**Material shown**

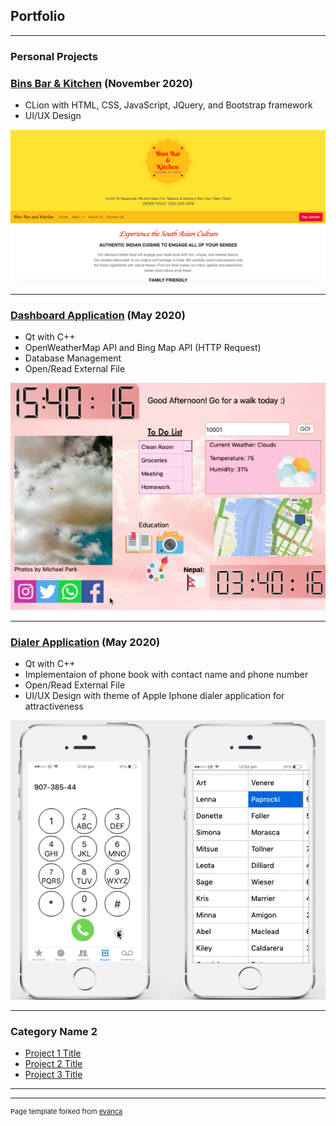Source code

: ## Portfolio

---

### Personal Projects 

### [Bins Bar & Kitchen](/binsbar) (November 2020)
* CLion with HTML, CSS, JavaScript, JQuery, and Bootstrap framework
* UI/UX Design

<img src="images/binsbar.png?raw=true"/>

---
### [Dashboard Application](/dashboard) (May 2020)
* Qt with C++
* OpenWeatherMap API and Bing Map API (HTTP Request)
* Database Management
* Open/Read External File

<img src="images/dashboard.png?raw=true"/>

---
### [Dialer Application](http://example.com/) (May 2020)
* Qt with C++
*	Implementaion of phone book with contact name and phone number
* Open/Read External File
*	UI/UX Design with theme of Apple Iphone dialer application for attractiveness

<img src="images/dialer.png?raw=true"/>

---

### Category Name 2

- [Project 1 Title](http://example.com/)
- [Project 2 Title](http://example.com/)
- [Project 3 Title](http://example.com/)

---




---
<p style="font-size:11px">Page template forked from <a href="https://github.com/evanca/quick-portfolio">evanca</a></p>
<!-- Remove above link if you don't want to attibute -->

**Exercise details**
Only the text of the listing above is wanted, transcribed exactly, without its images.

**Result of the task**
Source code

: ## Portfolio

---

### Personal Projects 

### [Bins Bar & Kitchen](/binsbar) (November 2020)
* CLion with HTML, CSS, JavaScript, JQuery, and Bootstrap framework
* UI/UX Design

<img src="images/binsbar.png?raw=true"/>

---
### [Dashboard Application](/dashboard) (May 2020)
* Qt with C++
* OpenWeatherMap API and Bing Map API (HTTP Request)
* Database Management
* Open/Read External File

<img src="images/dashboard.png?raw=true"/>

---
### [Dialer Application](http://example.com/) (May 2020)
* Qt with C++
*	Implementaion of phone book with contact name and phone number
* Open/Read External File
*	UI/UX Design with theme of Apple Iphone dialer application for attractiveness

<img src="images/dialer.png?raw=true"/>

---

### Category Name 2

- [Project 1 Title](http://example.com/)
- [Project 2 Title](http://example.com/)
- [Project 3 Title](http://example.com/)

---




---
<p style="font-size:11px">Page template forked from <a href="https://github.com/evanca/quick-portfolio">evanca</a></p>
<!-- Remove above link if you don't want to attibute -->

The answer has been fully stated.